Mixpeek currently caches embeddings generated during retriever pipelines to avoid recomputation. There is no collection-level caching and no cache configuration or stats endpoints at this time.

Overview

  • What’s cached: Embeddings produced by the inference stage in retriever pipelines (dense and sparse).
  • Why: Reduce repeated calls to the inference engine for identical inputs, cutting latency and cost.
  • Where: Redis, with per-namespace key prefixing.
  • Invalidation: TTL-based expiration only; no event-based invalidation.

How it works

  • The inference stage builds a deterministic cache key from:
    • namespace_id
    • inference_name
    • query inputs (JSON-serialized with stable sorting)
  • On hit: the cached embedding (dense list or sparse vector) is returned.
  • On miss: Mixpeek calls the inference engine, then writes the result to Redis with a TTL.

Cache keys and TTL

  • Key format: embedding:{namespace_id}:{inference_name}:{stable_json_of_inputs}
  • TTL: Default 3600 seconds for stored embeddings.
  • Namespacing: Keys can be prefixed by namespace to isolate tenants.

Configuration surface

  • Toggle: Stages use a use_cache flag (defaults to enabled for inference embeddings).
  • TTL: Set in the inference caching call (default 3600s).

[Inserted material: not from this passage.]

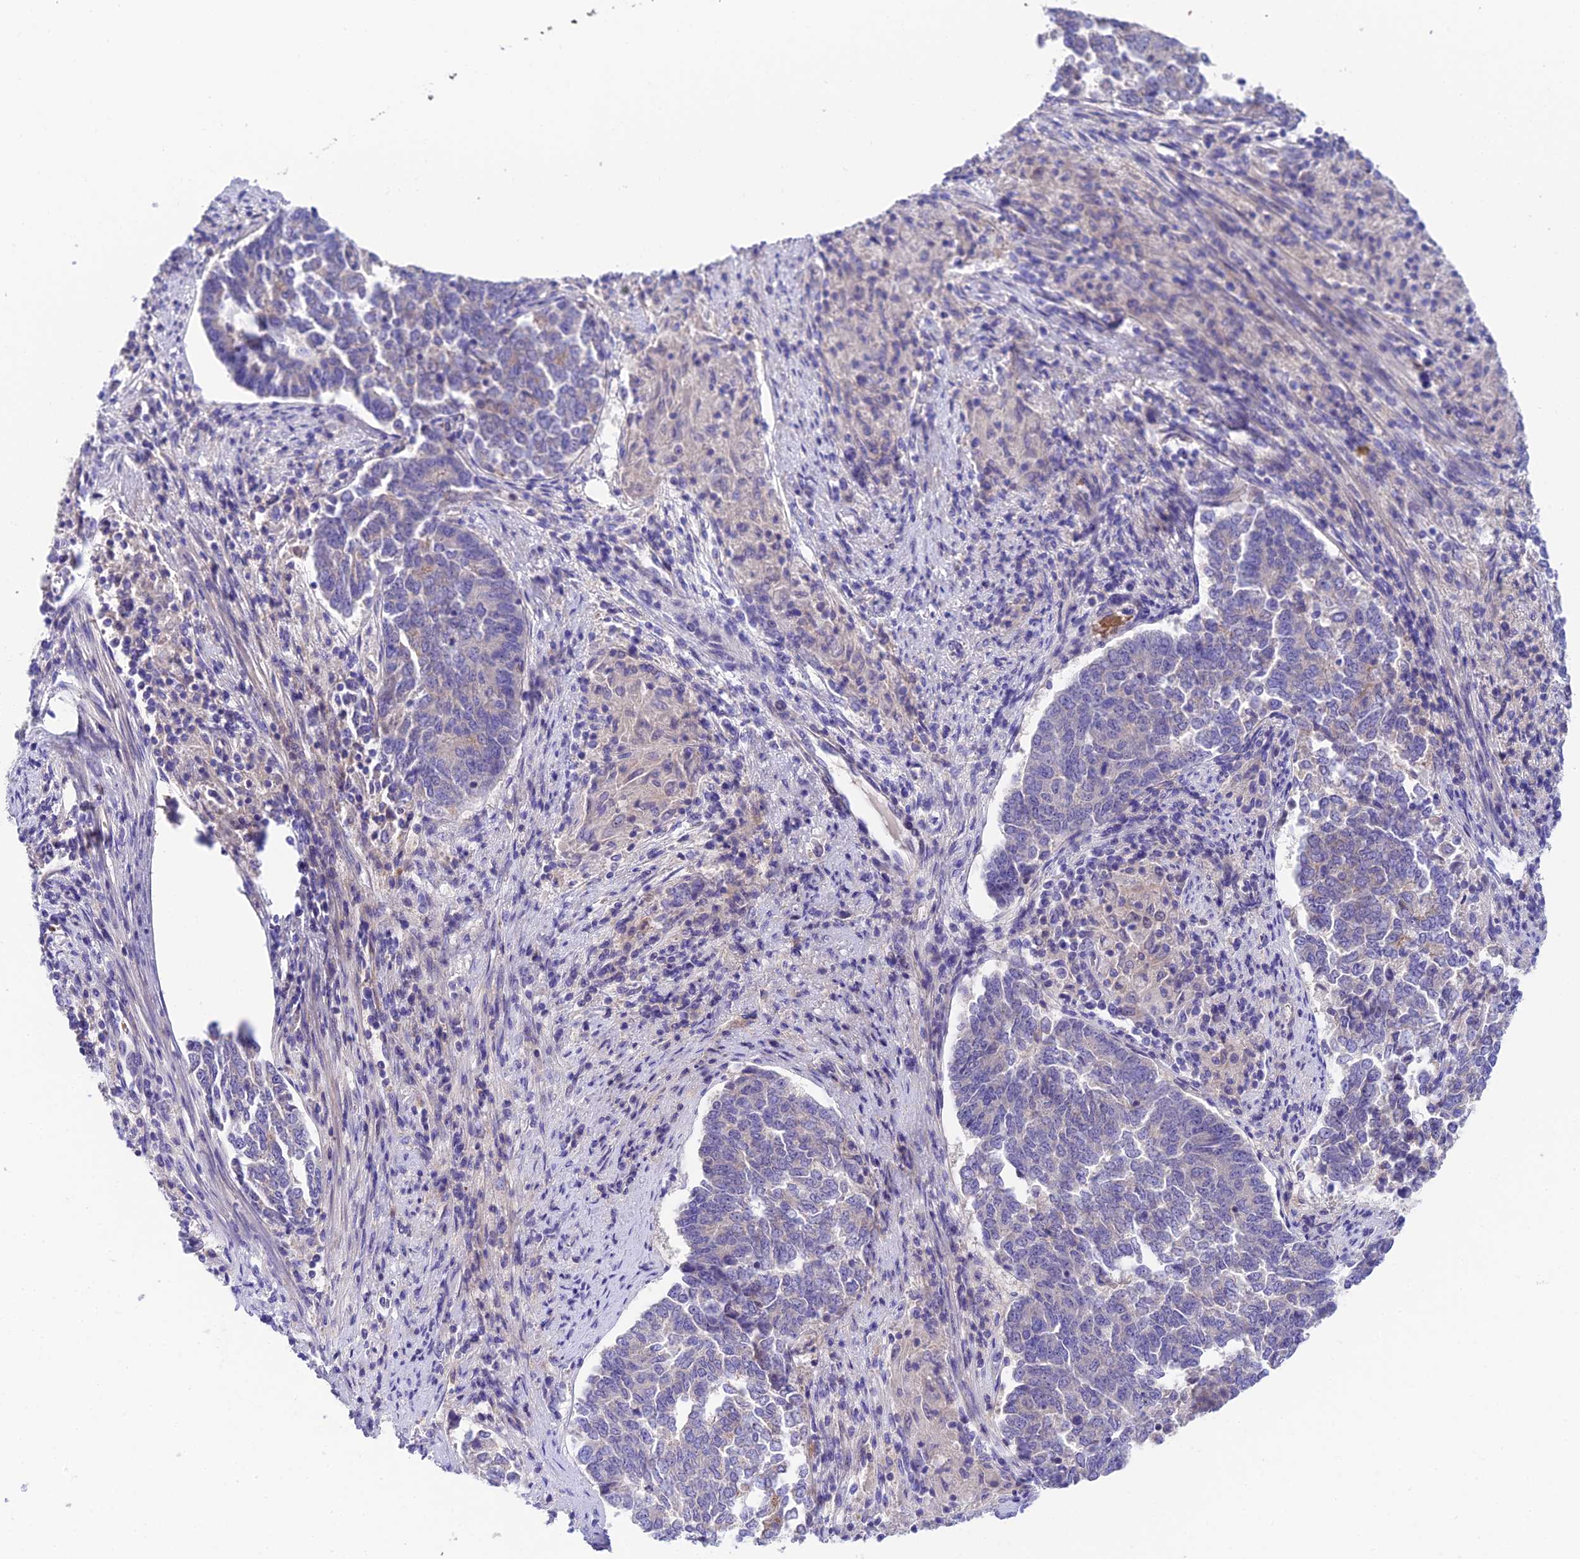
{"staining": {"intensity": "weak", "quantity": "<25%", "location": "cytoplasmic/membranous"}, "tissue": "endometrial cancer", "cell_type": "Tumor cells", "image_type": "cancer", "snomed": [{"axis": "morphology", "description": "Adenocarcinoma, NOS"}, {"axis": "topography", "description": "Endometrium"}], "caption": "IHC histopathology image of human endometrial cancer (adenocarcinoma) stained for a protein (brown), which displays no expression in tumor cells.", "gene": "DUSP29", "patient": {"sex": "female", "age": 80}}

There is no per-retriever or API-level cache config.
  • No APIs: There are currently no endpoints for cache configuration, statistics, or invalidation.

Invalidation

  • TTL expiry only: Entries naturally expire after the TTL.
  • Manual deletion: Possible via Redis tools, but no Mixpeek endpoints for targeted invalidation.

Best practices

  • Stable inputs: Ensure input mappings are deterministic so equivalent queries hit the same key.
  • Appropriate TTL: Use longer TTLs for stable content; shorter TTLs if inputs or models change frequently.
  • Sparse vs dense: Both are cached; sparse vectors are stored as indices/values.